Thanks for posting that great reminder.
My GG++ was at the Kings Mountain battle too. Pre-war , he had been part of the group known as ‘the Regulators’ . They evolved into the Carolina Militia(s) when fighting broke out in earnest. From Kings Mountain to Yorktown. What a legacy
Wow...that is awesome
“The big complaint was that the militia did not all fire their 3 aimed shots at the redcoats before fleeing “
That was the recurring complaint about Colonial militia. I discovered that I had a bunch of militia ancestors but none at Guilford Courthouse. A couple were at a Patriot militia vs Loyalist militia fight that while small, was a Patriot victory:
https://www.battlefields.org/learn/revolutionary-war/battles/williamsons-plantation
As a young man, in 1771, my GG++++ was a member of the original ‘insurgents’, the Carolina Regulators. By the time of Yorktown, he was a Captain. Of Militia or Continental Regulars, I have never learned.It is amazing that he survived. But he did.
” By the time of Yorktown, he was a Captain. Of Militia or Continental Regulars, I have never learned.”
Your GG+++ may have been both, like one of mine was. I had an ancestor at Yorktown who had been a Continental Regular until Valley Forge. But at Valley Forge George Washington took the opportunity to reduce the number of officers and he was one of them.
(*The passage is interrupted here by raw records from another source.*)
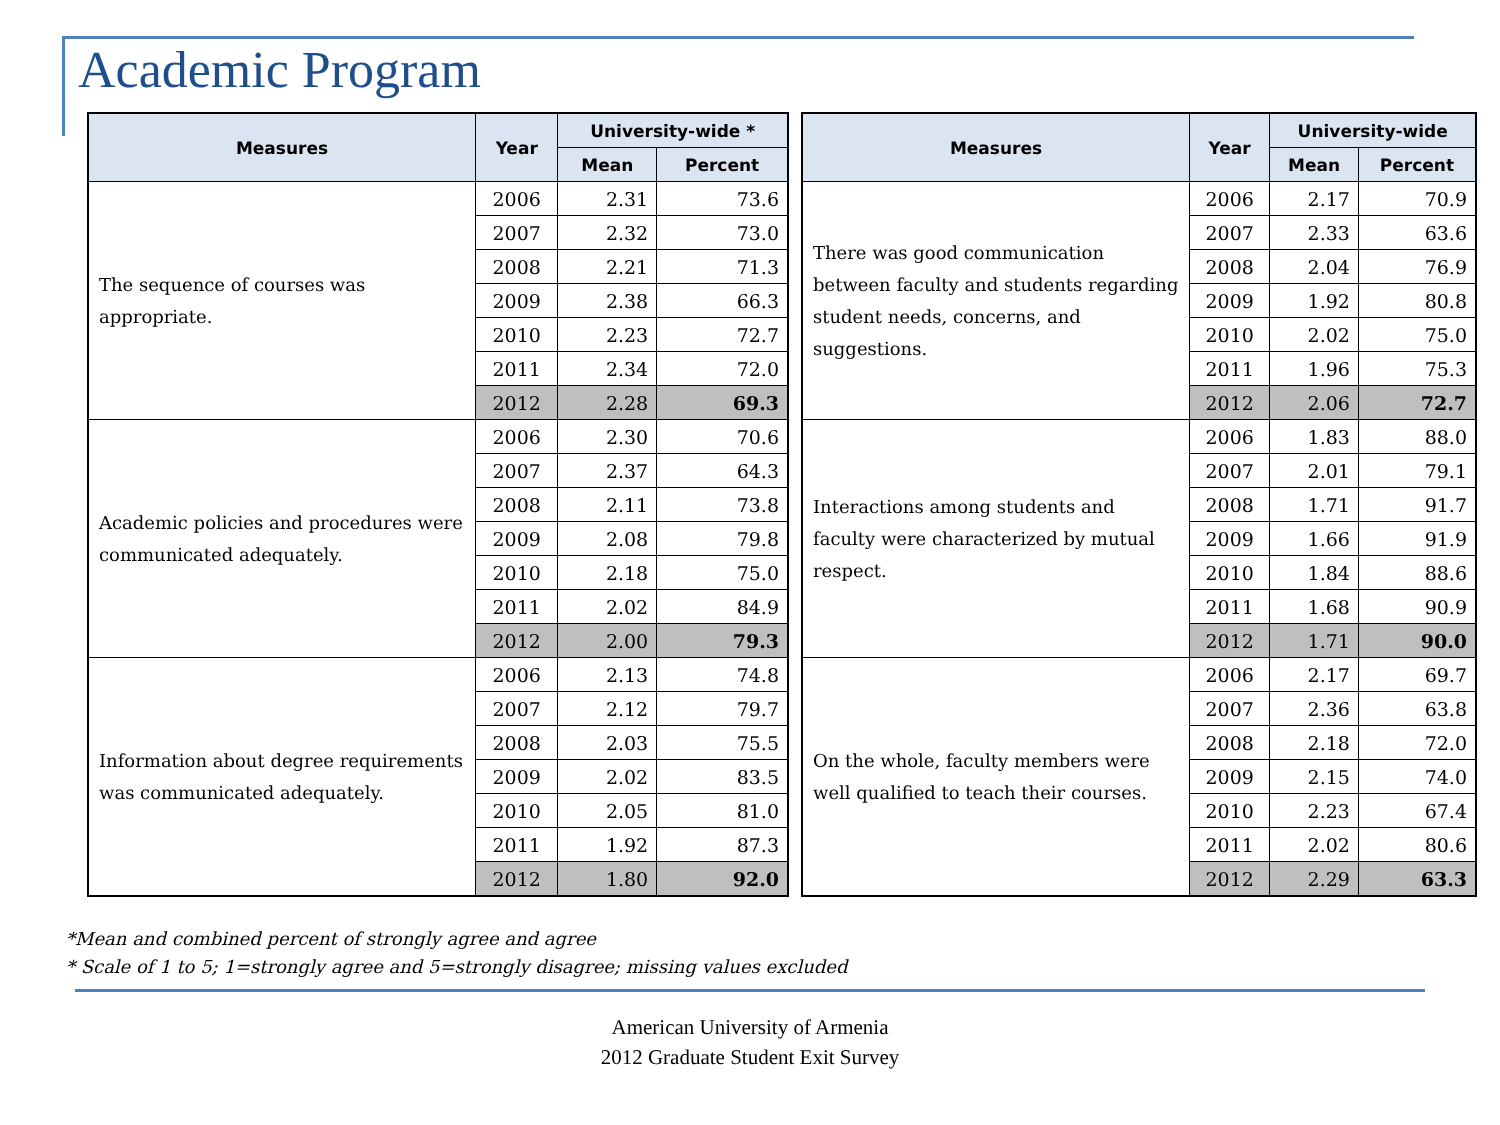Academic Program
| Measures | Year | University-wide * | |
| --- | --- | --- | --- |
| | | Mean | Percent |
| The sequence of courses was appropriate. | 2006 | 2.31 | 73.6 |
| | 2007 | 2.32 | 73.0 |
| | 2008 | 2.21 | 71.3 |
| | 2009 | 2.38 | 66.3 |
| | 2010 | 2.23 | 72.7 |
| | 2011 | 2.34 | 72.0 |
| | 2012 | 2.28 | 69.3 |
| Academic policies and procedures were communicated adequately. | 2006 | 2.30 | 70.6 |
| | 2007 | 2.37 | 64.3 |
| | 2008 | 2.11 | 73.8 |
| | 2009 | 2.08 | 79.8 |
| | 2010 | 2.18 | 75.0 |
| | 2011 | 2.02 | 84.9 |
| | 2012 | 2.00 | 79.3 |
| Information about degree requirements was communicated adequately. | 2006 | 2.13 | 74.8 |
| | 2007 | 2.12 | 79.7 |
| | 2008 | 2.03 | 75.5 |
| | 2009 | 2.02 | 83.5 |
| | 2010 | 2.05 | 81.0 |
| | 2011 | 1.92 | 87.3 |
| | 2012 | 1.80 | 92.0 |
| Measures | Year | University-wide | |
| --- | --- | --- | --- |
| | | Mean | Percent |
| There was good communication between faculty and students regarding student needs, concerns, and suggestions. | 2006 | 2.17 | 70.9 |
| | 2007 | 2.33 | 63.6 |
| | 2008 | 2.04 | 76.9 |
| | 2009 | 1.92 | 80.8 |
| | 2010 | 2.02 | 75.0 |
| | 2011 | 1.96 | 75.3 |
| | 2012 | 2.06 | 72.7 |
| Interactions among students and faculty were characterized by mutual respect. | 2006 | 1.83 | 88.0 |
| | 2007 | 2.01 | 79.1 |
| | 2008 | 1.71 | 91.7 |
| | 2009 | 1.66 | 91.9 |
| | 2010 | 1.84 | 88.6 |
| | 2011 | 1.68 | 90.9 |
| | 2012 | 1.71 | 90.0 |
| On the whole, faculty members were well qualified to teach their courses. | 2006 | 2.17 | 69.7 |
| | 2007 | 2.36 | 63.8 |
| | 2008 | 2.18 | 72.0 |
| | 2009 | 2.15 | 74.0 |
| | 2010 | 2.23 | 67.4 |
| | 2011 | 2.02 | 80.6 |
| | 2012 | 2.29 | 63.3 |
*Mean and combined percent of strongly agree and agree
* Scale of 1 to 5; 1=strongly agree and 5=strongly disagree; missing values excluded
American University of Armenia
2012 Graduate Student Exit Survey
This guy then went on to be a Colonel of Virginia militia which is what his role was at Yorktown.
Militia Colonels usually had held a different (lower) rank when they were Regulars. Good records from the Revolution can be hard to find. My ancestor shared his name with another man from the same city in Virginia- they appear to have been cousins- and they both were in the Revolution. Sorting that out their history was a chore. But the other fellow was a good deal more prominent so that was a help in figuring out whose record was whose.
Mine went on to establish a land grant in the far west , as a reward for his long services in the war. That land grant went on to become what is now Gallatin Tennessee. His name was Capt.James Trousdale.